A priori, vale pontuar que, de acordo com o site de notícias g1.com, na grande maioria das vezes, a gravidez na adolescência está relacionada à baixa escolaridade. Desse modo, evidencia-se a importância do acesso à informação como forma de combate à problemática. Não obstante, mesmo em vista de tal relevância, poucas são as iniciativas políticas de inserção de pautas que discutam sobre esse assunto nas escolas, por exemplo, onde os jovens passam boa parte do dia. Isso é comprovado pelo fato de poucos alunos conhecerem os métodos contraceptivos e as formas de utilizá-los para a prevenção de gravidez e doenças sexualmente transmissíveis (DST,s).
Outrossim, a gestação precoce é um caso de saúde pública no Brasil, posto que aumenta os riscos à saúde da mãe do bebê e tem impacto socioeconômico, pois muitas gravidas abandonam os estudos e apresentam maior dificuldade para conseguir emprego. Todavia, em virtude da perda de sua função social, expressiva parte da mídia brasileira, objetivando aumentar o consumo de informação entre a sociedade, explora os sentimentos primitivos humanos, como o sexual, em filmes, séries e novelas. Assim, devido a sua grande penetração, acaba estimulando a sexualidade dos jovens e adolescentes que fazem uso desses conteúdos; o que, sem uma devida conscientização, torna-os mais suscetíveis a uma gravidez indesejada.

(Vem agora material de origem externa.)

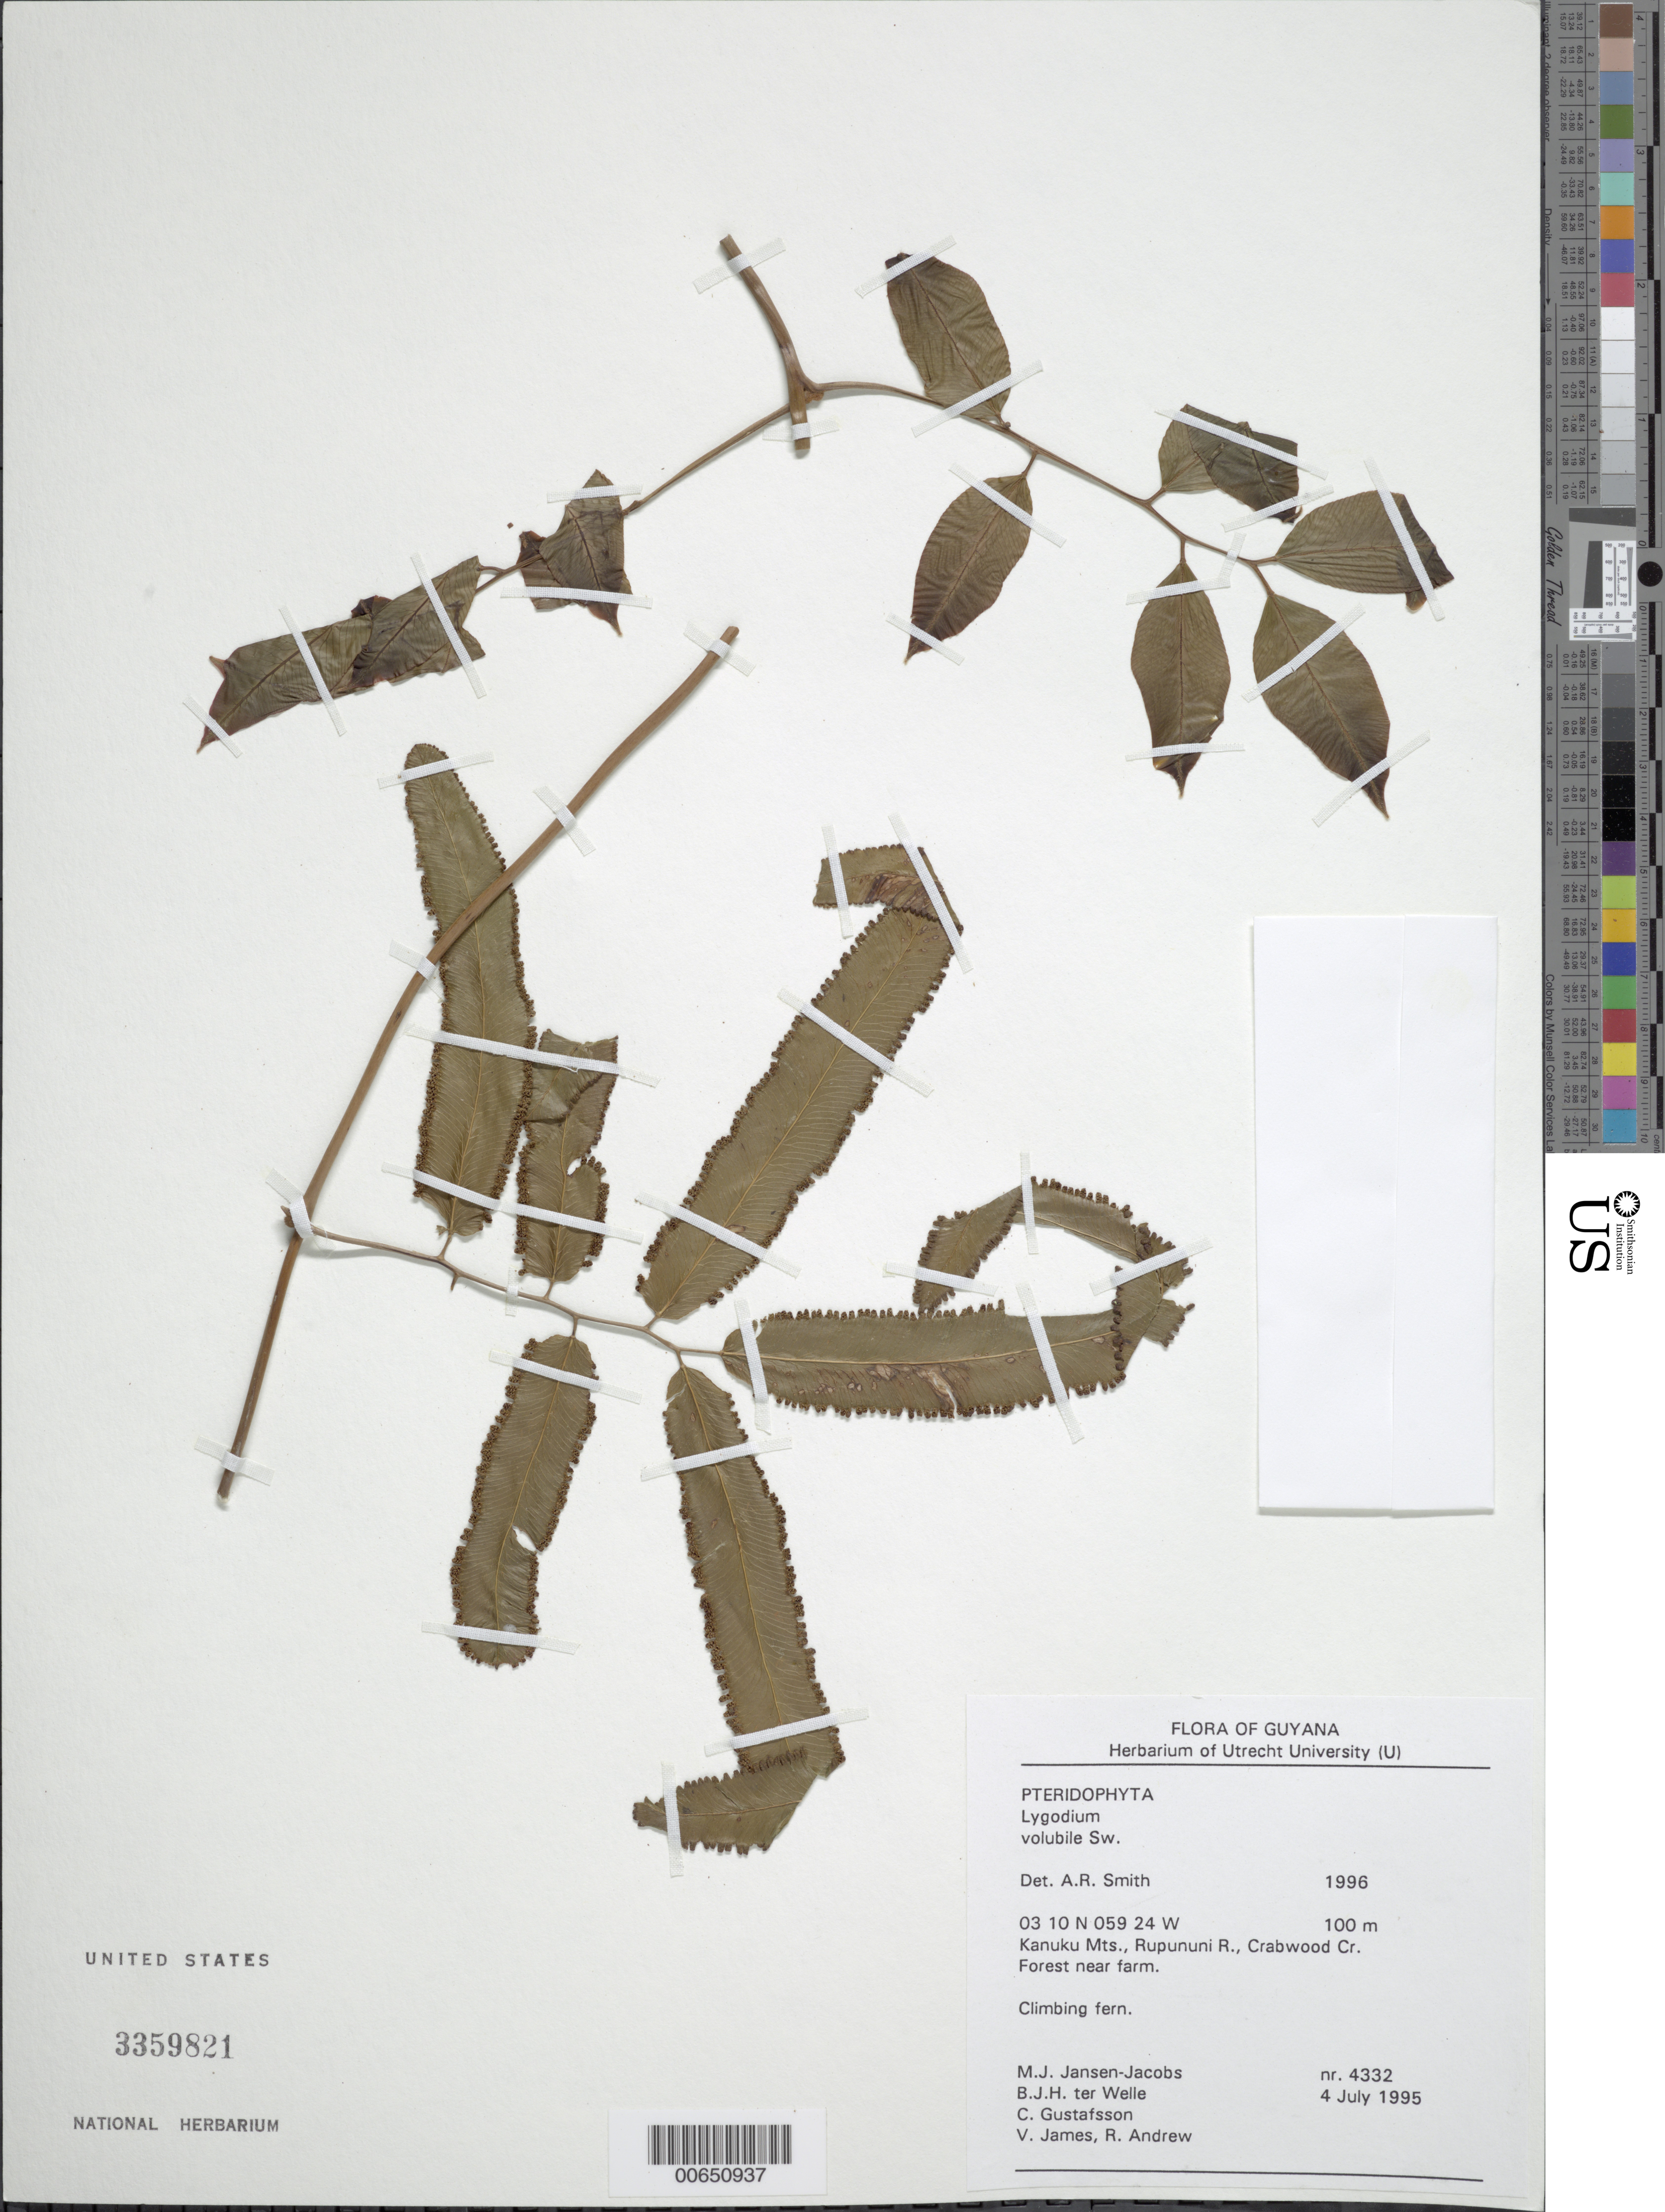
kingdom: Plantae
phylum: Tracheophyta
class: Polypodiopsida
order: Schizaeales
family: Lygodiaceae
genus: Lygodium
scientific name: Lygodium volubile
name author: Sw.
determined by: Smith, Alan R., (UC)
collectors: M. J. Jansen-Jacobs, B. Welle, C. G. Gustafsson, V. James & R. Andrew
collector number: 4332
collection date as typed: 4-Jul-95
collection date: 1995-07-04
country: Guyana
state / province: U. Takutu-U. Essequibo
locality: Crabwood Creek, Rupununi River, Kanuku Mts.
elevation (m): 100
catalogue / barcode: US 3359821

Destarte, no intuito de resolver o problema da gravidez precoce no Brasil, é precípuo que o Ministério da Educação, mediante recursos financeiros da União, institua nas escolas e universidades palestras ministradas por agentes de saúde, que discutam sobre os métodos contraceptivos e como utilizá-los, de modo a informar esses alunos sobre as formas de evitarem gravidez antes do tempo e as DST,s. Os meios de comunicação também deverão abordar o tema em questão em jornais e documentários, como forma de aumentar a conscientização social acerca do problema e evitar que ele continue em evidência no Brasil.